Given three time series, we plot them jointly.

First, we construct a dataframe.

# Load data, and treat index as "year"
# pretend data to be country-data
df_attitude <- as_tibble(attitude) %>%
  rowid_to_column(var = "year") %>% 
  select(year, rating, complaints, learning) %>% 
  rename(stats_usa = rating, 
         stats_canada = complaints, 
         stats_uk = learning)

# Wide to Long
df_attitude <- df_attitude %>%
  pivot_longer(cols = starts_with('stats_'),
               names_to = c('country'),
               names_pattern = paste0("stats_(.*)"),
               values_to = "rating")

# Print 
kable(df_attitude[1:10,]) %>% kable_styling_fc()
year country rating
1 usa 43
1 canada 51
1 uk 39
2 usa 63
2 canada 64
2 uk 54
3 usa 71
3 canada 70
3 uk 69
4 usa 61

Second, we generate a basic visualizations with default values.

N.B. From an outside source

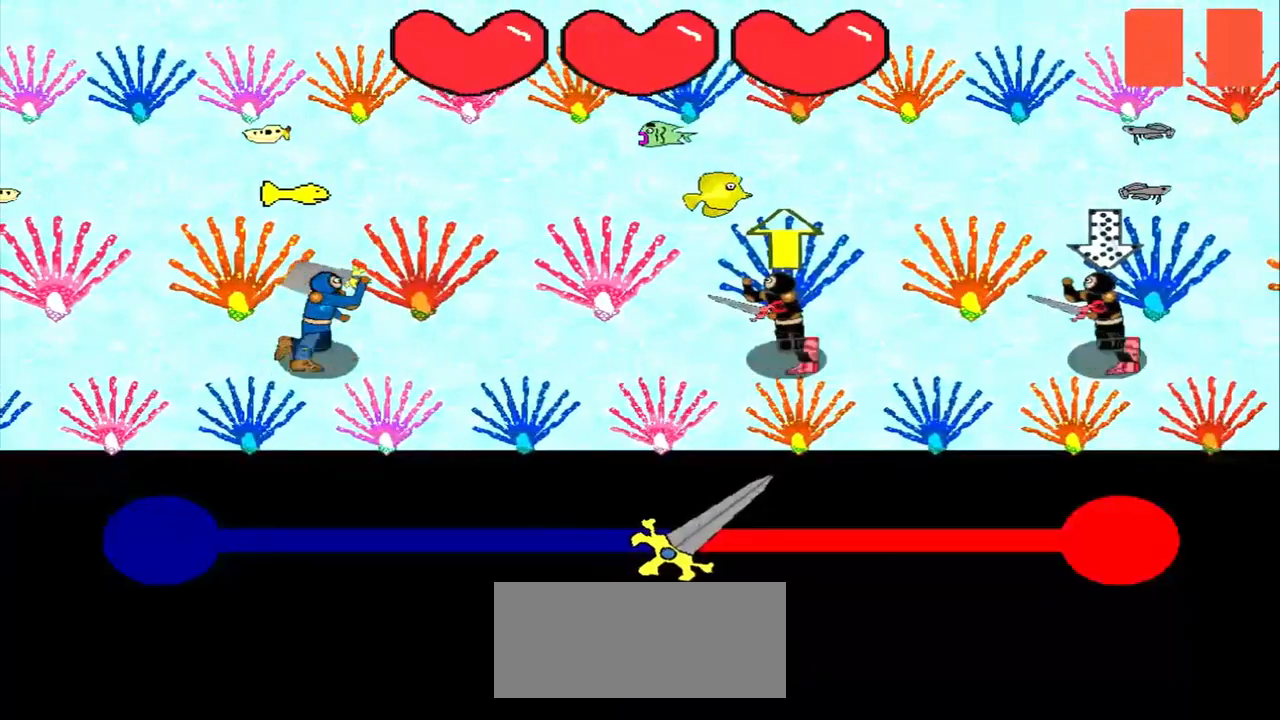
{"buttons": [], "left_stick": "center", "events": [[125, "left_stick", "center"], [292, "left_stick", "up"], [458, "left_stick", "center"]]}
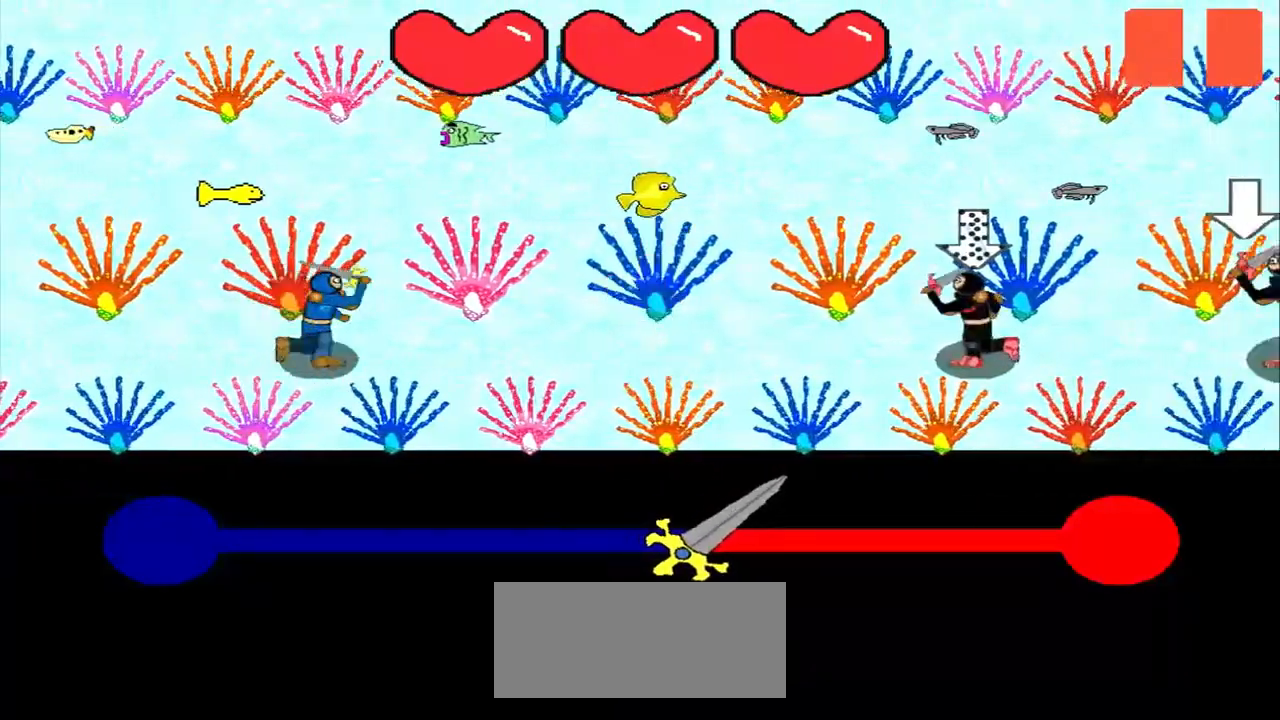
{"buttons": [], "left_stick": "center", "events": [[375, "left_stick", "up"], [458, "left_stick", "center"]]}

# basic chart with two lines
pl_lines_basic <- df_attitude %>% 
  ggplot(aes(x=year, y=rating, 
    color=country, linetype=country)) + 
  geom_line(size = 1) + 
  labs(x = paste0("Years"),
       y = paste0("Ratings"),
       title = paste(
        "Main Title for this Figure over",
        "Countries", sep=" "),
       subtitle = paste(
        "Subtitle for ratings changes across",
        "countries", sep=" "),
       caption = paste(
        "Caption for our figure here ",
        "This is the next line ", 
        "Another line", sep=""))
  
# print figure
print(pl_lines_basic)

Third, we generate a more customized visualization with customized: (1) colors and shapes for lines; (2) x- and y-axis limits, labels, and breaks; (3) customized legend position.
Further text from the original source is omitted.